Department of Surgery, Drexel University, Filadelfia, Pennsylvania, United States
American Journal of Clinical Pathology (Impact Factor: 2.51). 04/2007; 127(4):572-9. DOI: 10.1309/X6NXYE57DLUE2NQ8
Source: PubMed


We studied endoglin and vascular endothelial growth factor (VEGF) expression as prognostic markers in prostatic adenocarcinoma in 50 radical prostatectomy specimens. Cases were further categorized by Gleason score as follows: 8 to 10, 9 cases; 7(4 + 3), 9 cases; 7 (3 + 4), 14 cases; 6, 13 cases; and 4 or 5, 5 cases.

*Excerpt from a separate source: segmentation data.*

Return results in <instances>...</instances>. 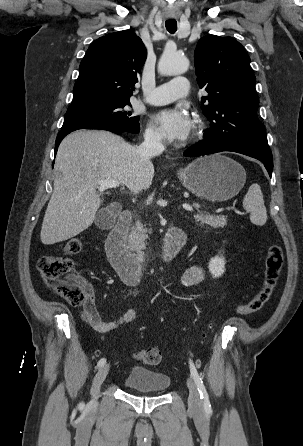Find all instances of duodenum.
Returning <instances> with one entry per match:
<instances>
[{
  "label": "duodenum",
  "mask_w": 303,
  "mask_h": 446,
  "mask_svg": "<svg viewBox=\"0 0 303 446\" xmlns=\"http://www.w3.org/2000/svg\"><path fill=\"white\" fill-rule=\"evenodd\" d=\"M131 222V211H122L105 241V251L110 264L119 276L126 283L136 284L140 280L142 263L125 247V238ZM185 244V233L179 228H172L167 232L159 250L158 262L164 266L170 264Z\"/></svg>",
  "instance_id": "duodenum-1"
}]
</instances>
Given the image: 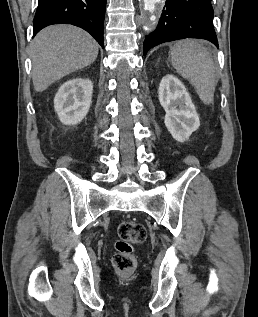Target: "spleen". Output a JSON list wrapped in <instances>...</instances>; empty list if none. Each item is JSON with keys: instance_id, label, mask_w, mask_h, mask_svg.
<instances>
[{"instance_id": "obj_1", "label": "spleen", "mask_w": 258, "mask_h": 317, "mask_svg": "<svg viewBox=\"0 0 258 317\" xmlns=\"http://www.w3.org/2000/svg\"><path fill=\"white\" fill-rule=\"evenodd\" d=\"M172 66L195 86L202 102H213L217 76L211 54L198 40H179L171 48Z\"/></svg>"}]
</instances>
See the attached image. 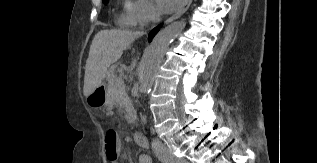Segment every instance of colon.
Segmentation results:
<instances>
[{"label":"colon","instance_id":"obj_1","mask_svg":"<svg viewBox=\"0 0 317 163\" xmlns=\"http://www.w3.org/2000/svg\"><path fill=\"white\" fill-rule=\"evenodd\" d=\"M105 154L109 163H113L119 154L118 149V134L113 129H108L104 136Z\"/></svg>","mask_w":317,"mask_h":163}]
</instances>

All cases were immunostained for endoglin, CD31, and VEGF. Positively stained microvessels were counted in densely vascular foci in a x 400 field. VEGF staining intensity was scored on a 2-tiered scale. Results were correlated with survival and other parameters. Endoglin demonstrated significantly more microvessels than did CD31 (mean +/- SD, 37 +/- 15 vs 22 +/- 17; P < .001). VEGF expression was low in 21 cases (42%) and high in 29 (58%). Endoglin correlated positively with Gleason score, lymph node metastases, tumor stage, and preoperative prostate-specific antigen level (P < .05) but not with CD31. VEGF correlated significantly with angiolymphatic invasion and Gleason score (P < .05). A high endoglin microvessel count and VEGF expression correlated with shorter survival. Endoglin is a more specific and sensitive marker for tumor angiogenesis than CD31 and may serve as a prognostic marker for prostatic adenocarcinoma.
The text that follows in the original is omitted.